Several army veterans have also over the years been awarded millions of shillings as compensation for their arrest and torture during the 1982 attempted coup, bills that have all been picked by the taxpayer.

In the latest case Justice Nderi awarded Mr Chemai Sh20.1 million but ordered that the amount be paid with interest at court rates from the date the suit was filed in 2001 until payment in full.

Going by the 12 per cent court rate, taxpayers will have to pay Mr Chemai Sh57.1 million before factoring his legal bills.

Mr Chemai’s lawyers, Murgor & Murgor Advocates, told Justice Nderi that the recall and termination by Dr Leakey and Dr Kosgei were null and void, meaning  the former Ambassador to the US has to date not been dismissed.

The judge agreed with Mr Chemai’s lawyers that his expectation to receive a fresh deployment letter to a new station was legitimate, at least for the remainder of his term.

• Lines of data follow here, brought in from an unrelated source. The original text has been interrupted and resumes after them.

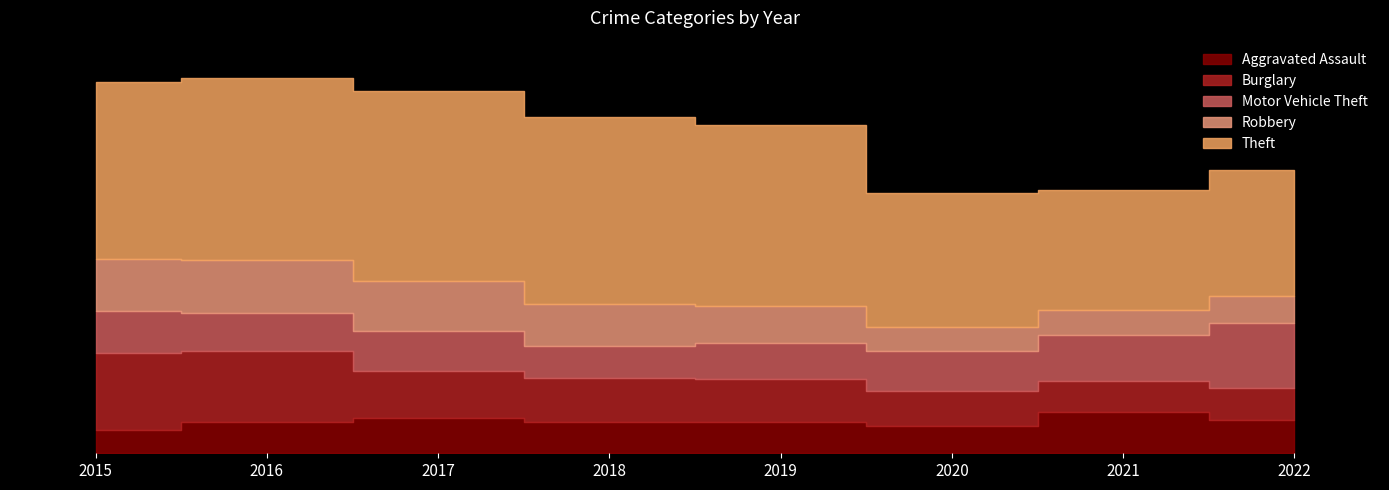

How many interior local peaks does the Theft series have?

1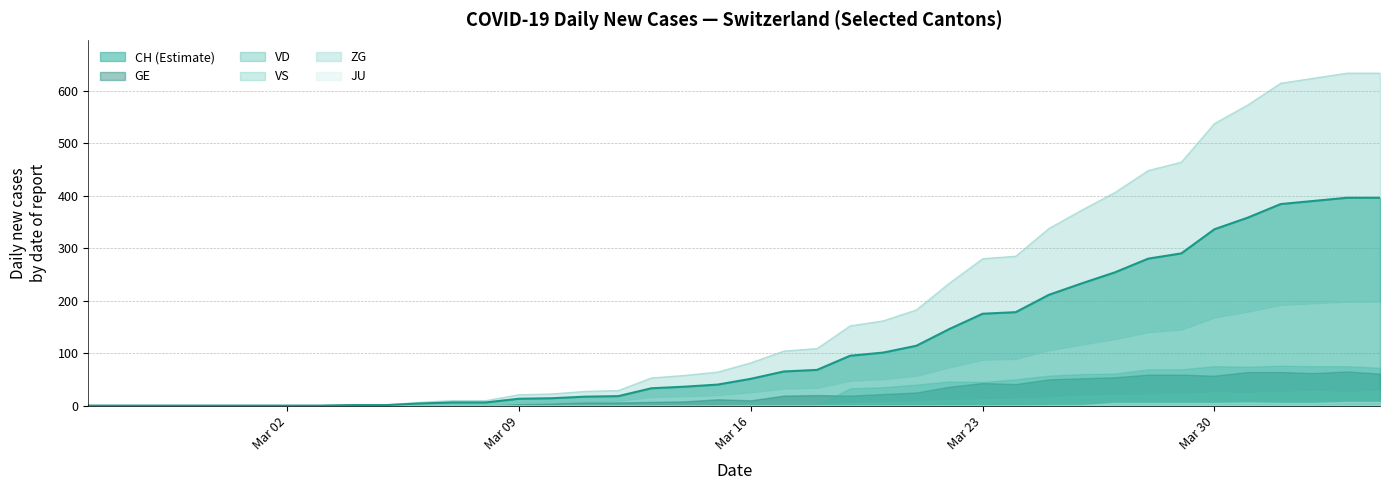

True or false: VD and GE cross at least once.

True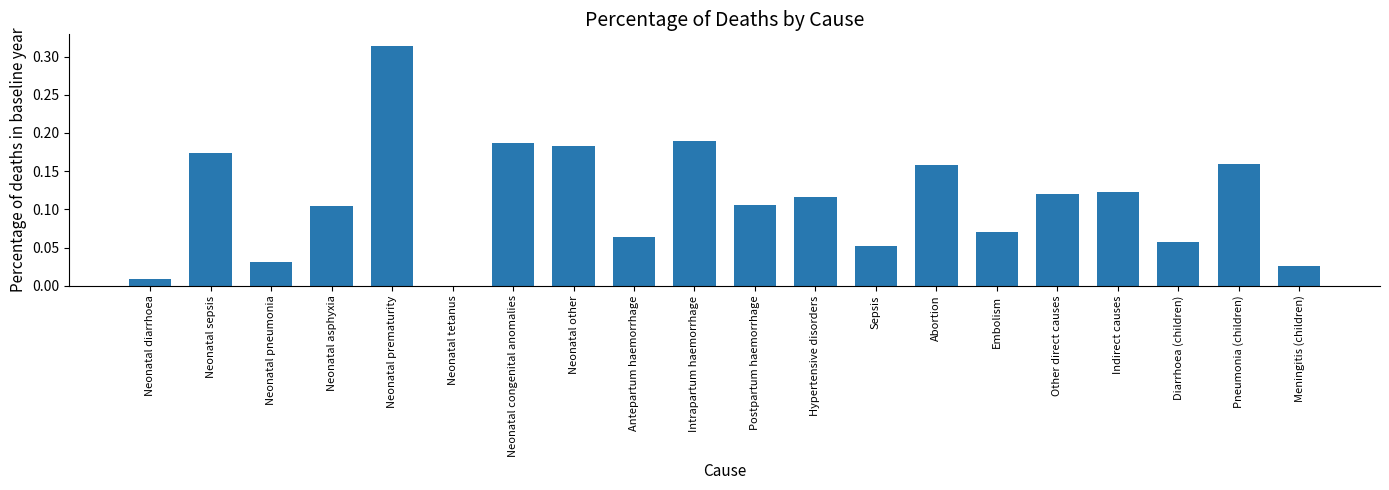

What is the sum of the values at Indirect causes and Neonatal prematurity?

0.4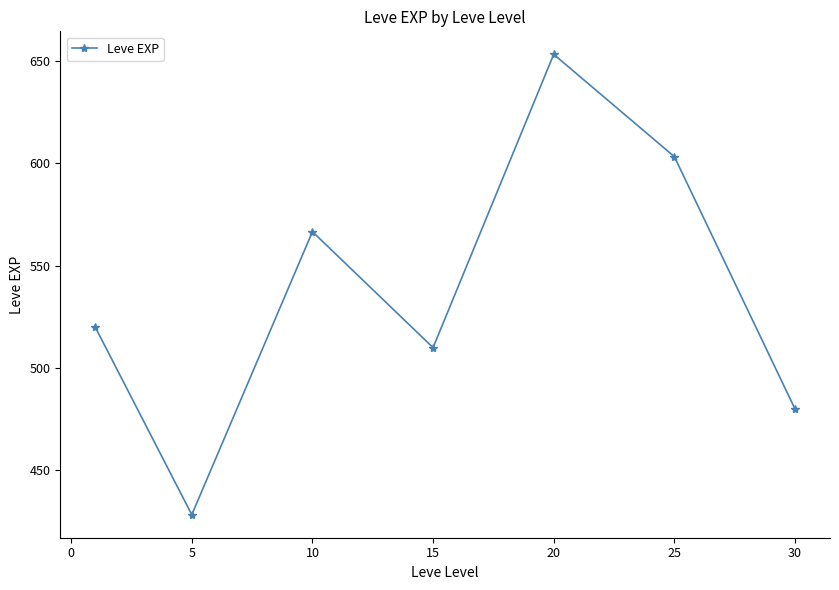

How many interior local peaks (higher than both neighbors) does the data have?

2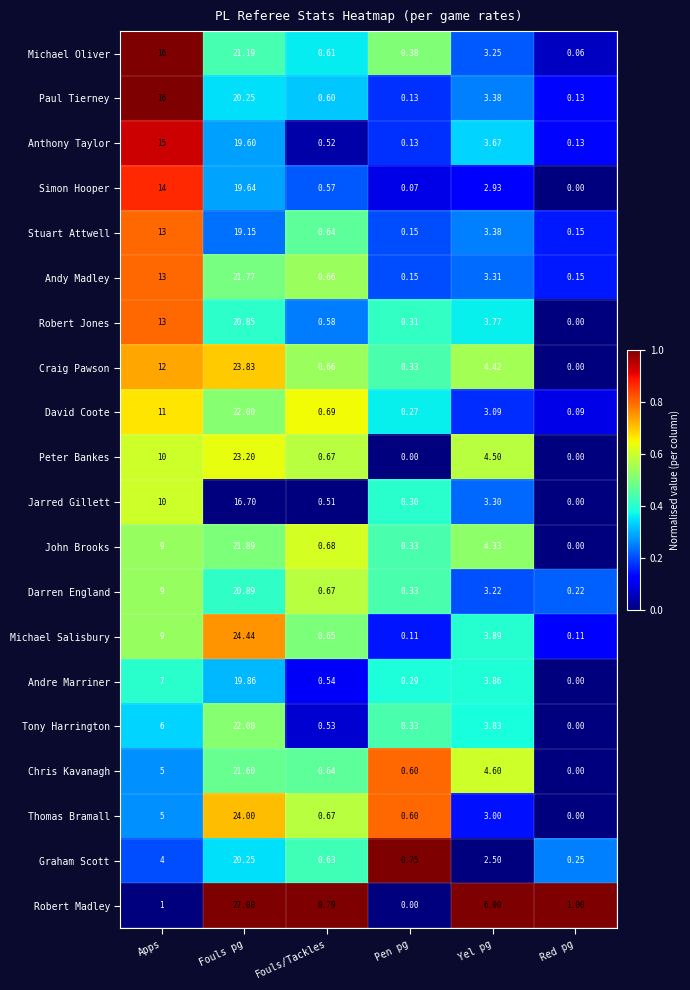

What is the maximum value shown in the chart?

27.0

“Mr Chemai may not have had entitlement to the many benefits accorded to an ambassador, but he is entitled to a fair recall and easement upon his return to the home country. Instead, he was humiliated, harassed, remained unpaid and without income. This was degrading and an invasion of Mr Chemai’s human dignity and he suffered mental anguish, pain, loss and damage,” Justice Nderi added.